Here's the "Yes": the idea is that if content is served as
application/rdf+xml then the meaning of #foo is delegated to the
relevant spec (http://www.w3.org/2001/sw/RDFCore/mediatype-registration
? humm that's expired). The RDF mediatype doc says
"""Section 4.1 of the URI specification [6] notes that the semantics
of a fragment identifier (part of a URI after a "#") is a property of
the data resulting from a retrieval action, and that the format and
interpretation of fragment identifiers is dependent on the media type
of the retrieval result.
However, in RDF, the thing identified by a URI with fragment
identifier does not bear any particular relationship to the thing
identified by the URI alone. This differs from some readings of the
URI specification [6], so attention is recommended when creating new
RDF terms which use fragment identifiers."""
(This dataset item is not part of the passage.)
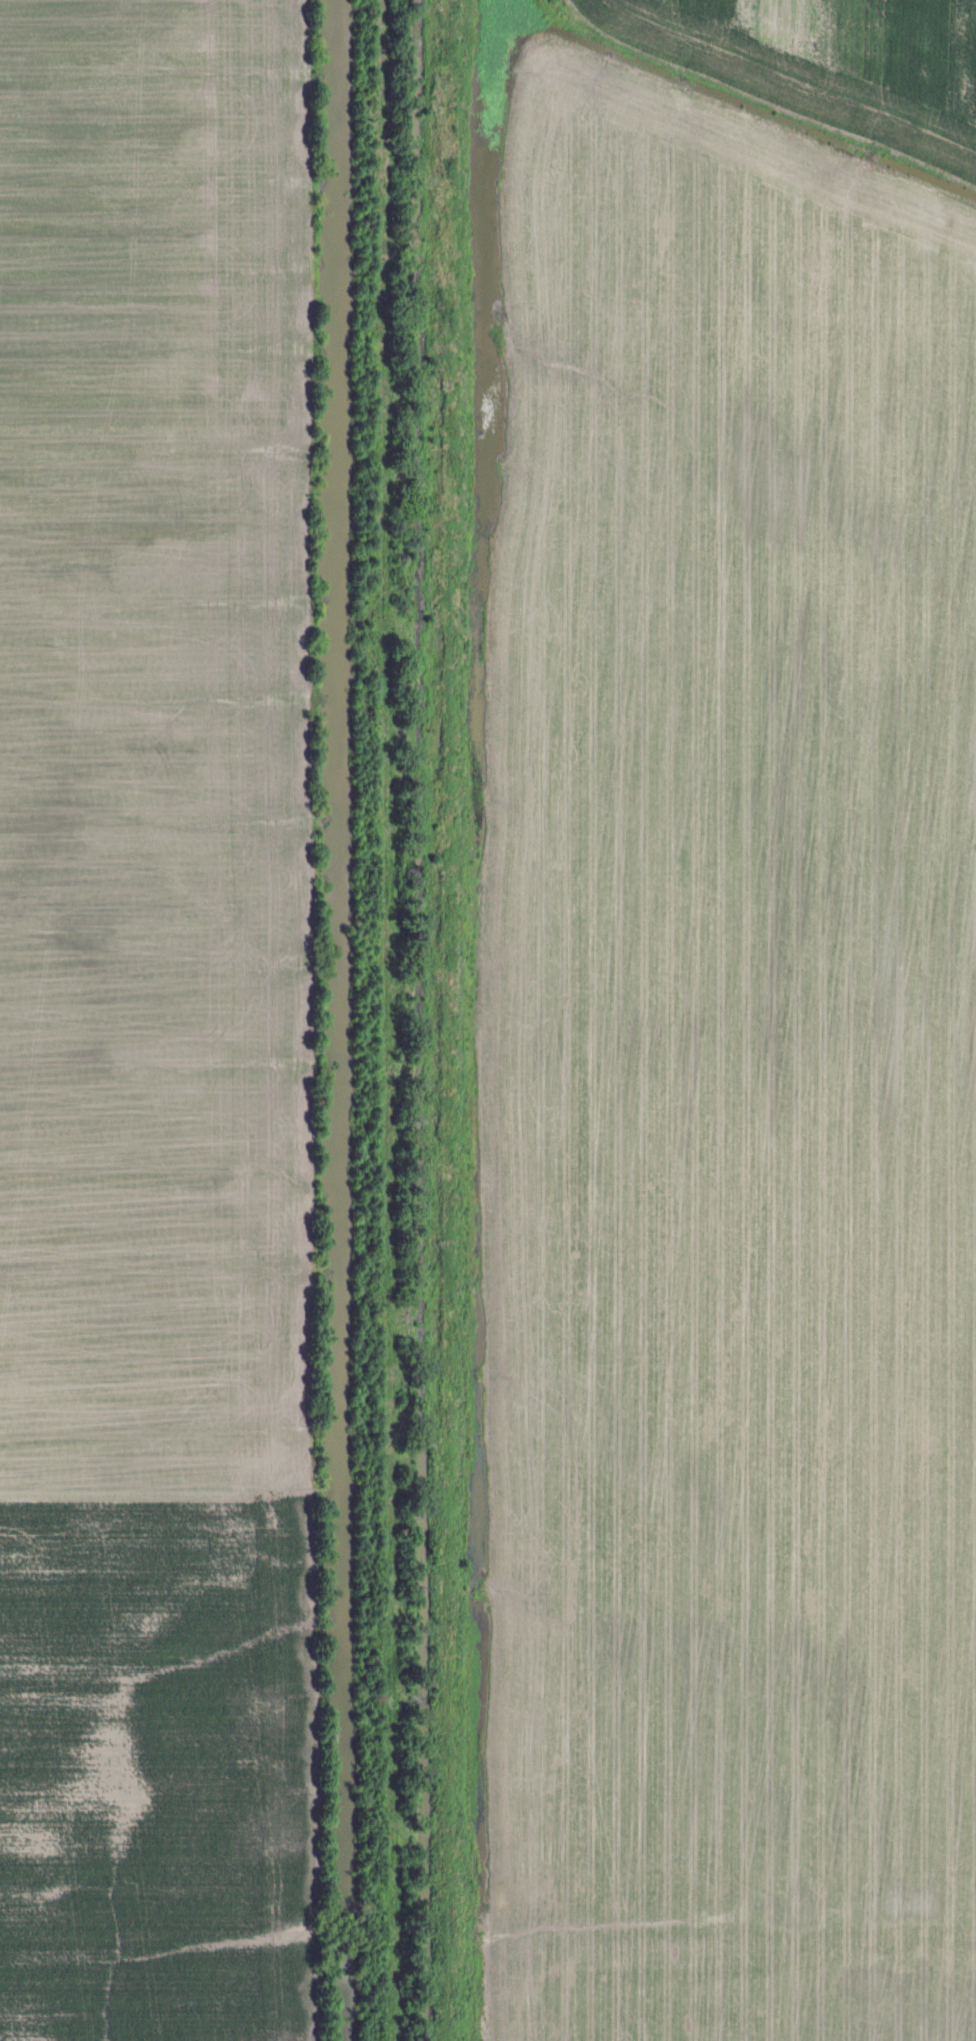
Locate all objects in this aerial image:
crop: (824, 61)
crop: (155, 1026)
crop: (729, 1085)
Here the "No": A URI that points to an RDF document constructed in this
fashion, is (according to those persuaded this story works) supposed to
be a URI for whatever galaxy, chemical element, person etc. the RDF is
structured to represent.
In this way, http://danbri.org/foaf.rdf#danbri is a URI for me. Not just
for RDF applications, but for any applications that care about the idea
of URIs being URIs *for* things. The media-type registration that makes
this so RDF-specific (RDF/XML-specific even) but the URI is supposed to
be a URI for me, full stop, rather than "a URI for me, in RDF applications".
At this point people normally bring up the possibility of clashes across
content-negotiated representations served at the same URI. The usual
answer offered by return is "if that hurts, don't do it".